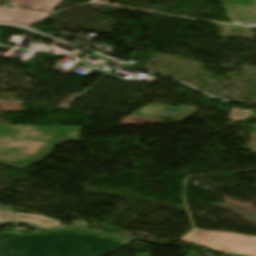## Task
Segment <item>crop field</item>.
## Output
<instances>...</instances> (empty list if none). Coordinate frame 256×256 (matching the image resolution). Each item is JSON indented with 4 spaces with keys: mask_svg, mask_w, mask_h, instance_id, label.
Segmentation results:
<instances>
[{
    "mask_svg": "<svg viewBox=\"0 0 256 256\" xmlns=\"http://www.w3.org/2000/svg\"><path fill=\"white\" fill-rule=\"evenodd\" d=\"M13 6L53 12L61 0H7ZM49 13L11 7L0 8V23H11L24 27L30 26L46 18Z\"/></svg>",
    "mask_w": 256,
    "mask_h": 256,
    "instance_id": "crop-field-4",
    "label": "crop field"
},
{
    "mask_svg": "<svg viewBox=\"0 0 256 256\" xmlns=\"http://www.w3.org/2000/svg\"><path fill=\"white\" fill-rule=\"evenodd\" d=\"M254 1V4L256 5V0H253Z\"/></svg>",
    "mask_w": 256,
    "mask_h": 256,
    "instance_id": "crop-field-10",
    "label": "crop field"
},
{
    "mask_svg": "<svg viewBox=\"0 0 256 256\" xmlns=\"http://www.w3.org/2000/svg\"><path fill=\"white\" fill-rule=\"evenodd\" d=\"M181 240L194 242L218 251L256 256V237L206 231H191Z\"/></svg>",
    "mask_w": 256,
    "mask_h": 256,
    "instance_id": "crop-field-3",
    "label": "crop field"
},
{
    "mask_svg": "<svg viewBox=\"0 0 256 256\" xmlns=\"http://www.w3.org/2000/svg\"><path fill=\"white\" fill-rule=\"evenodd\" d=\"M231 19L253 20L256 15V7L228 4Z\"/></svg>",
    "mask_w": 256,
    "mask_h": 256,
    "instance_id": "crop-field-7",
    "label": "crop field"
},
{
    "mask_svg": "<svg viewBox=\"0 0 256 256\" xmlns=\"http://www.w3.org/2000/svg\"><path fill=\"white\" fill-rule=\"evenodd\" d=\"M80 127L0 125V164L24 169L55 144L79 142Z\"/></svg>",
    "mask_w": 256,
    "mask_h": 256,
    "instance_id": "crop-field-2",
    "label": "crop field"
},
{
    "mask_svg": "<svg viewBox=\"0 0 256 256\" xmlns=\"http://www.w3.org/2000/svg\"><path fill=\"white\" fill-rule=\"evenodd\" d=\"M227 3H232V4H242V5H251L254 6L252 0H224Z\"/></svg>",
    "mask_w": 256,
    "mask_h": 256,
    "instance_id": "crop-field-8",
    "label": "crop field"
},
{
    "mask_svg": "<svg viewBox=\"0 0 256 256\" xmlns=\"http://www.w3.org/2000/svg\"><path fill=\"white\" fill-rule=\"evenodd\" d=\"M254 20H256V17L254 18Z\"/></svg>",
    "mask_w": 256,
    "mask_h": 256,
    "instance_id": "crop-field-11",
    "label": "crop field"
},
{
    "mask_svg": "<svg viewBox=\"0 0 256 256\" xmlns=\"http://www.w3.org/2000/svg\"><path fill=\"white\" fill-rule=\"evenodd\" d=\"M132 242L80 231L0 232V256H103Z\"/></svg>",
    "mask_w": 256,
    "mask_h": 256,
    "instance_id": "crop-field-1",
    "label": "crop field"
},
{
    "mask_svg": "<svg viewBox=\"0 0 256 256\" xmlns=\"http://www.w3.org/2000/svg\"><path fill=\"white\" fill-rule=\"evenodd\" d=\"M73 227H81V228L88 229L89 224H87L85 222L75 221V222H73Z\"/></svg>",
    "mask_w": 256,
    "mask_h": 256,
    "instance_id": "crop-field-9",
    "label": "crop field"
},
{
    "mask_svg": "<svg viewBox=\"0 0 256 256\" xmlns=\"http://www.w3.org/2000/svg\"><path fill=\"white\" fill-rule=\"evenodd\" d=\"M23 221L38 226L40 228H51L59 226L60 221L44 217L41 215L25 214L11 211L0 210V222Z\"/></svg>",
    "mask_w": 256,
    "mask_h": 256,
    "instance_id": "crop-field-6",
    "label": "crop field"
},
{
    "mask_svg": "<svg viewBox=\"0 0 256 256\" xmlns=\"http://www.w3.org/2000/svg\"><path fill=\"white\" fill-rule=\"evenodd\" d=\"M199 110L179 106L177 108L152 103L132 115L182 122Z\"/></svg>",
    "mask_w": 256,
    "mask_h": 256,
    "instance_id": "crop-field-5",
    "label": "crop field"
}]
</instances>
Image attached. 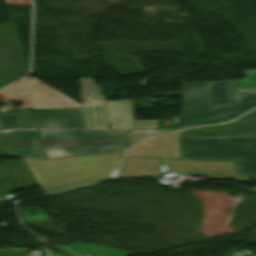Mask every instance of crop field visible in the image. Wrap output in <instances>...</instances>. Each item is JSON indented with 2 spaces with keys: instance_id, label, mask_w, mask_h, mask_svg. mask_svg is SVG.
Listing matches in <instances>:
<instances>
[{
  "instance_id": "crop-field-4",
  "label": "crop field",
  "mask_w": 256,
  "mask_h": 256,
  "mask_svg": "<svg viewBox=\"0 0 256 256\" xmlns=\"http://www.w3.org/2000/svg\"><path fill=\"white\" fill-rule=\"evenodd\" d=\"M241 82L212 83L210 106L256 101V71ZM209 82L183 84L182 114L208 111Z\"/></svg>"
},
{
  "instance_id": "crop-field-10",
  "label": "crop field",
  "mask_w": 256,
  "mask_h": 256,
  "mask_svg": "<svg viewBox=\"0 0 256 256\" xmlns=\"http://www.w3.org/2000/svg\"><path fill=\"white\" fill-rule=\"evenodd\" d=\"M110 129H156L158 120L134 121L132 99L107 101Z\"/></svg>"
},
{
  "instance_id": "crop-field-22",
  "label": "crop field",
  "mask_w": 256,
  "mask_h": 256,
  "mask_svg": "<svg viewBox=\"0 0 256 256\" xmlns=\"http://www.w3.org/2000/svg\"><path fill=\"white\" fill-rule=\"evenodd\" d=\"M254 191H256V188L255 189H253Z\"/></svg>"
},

__WORK INSTRUCTIONS__
Pick out every line in the rows above that contains the string "resolution", and copy each such line in full. Case counts: match only lines whose letters have the same uppercase and lowercase form as the given string.

__RIGHT ANSWER__
<instances>...</instances> (empty list if none). Coordinate frame 256×256 (matching the image resolution). Each item is JSON indented with 4 spaces with keys: mask_svg, mask_w, mask_h, instance_id, label.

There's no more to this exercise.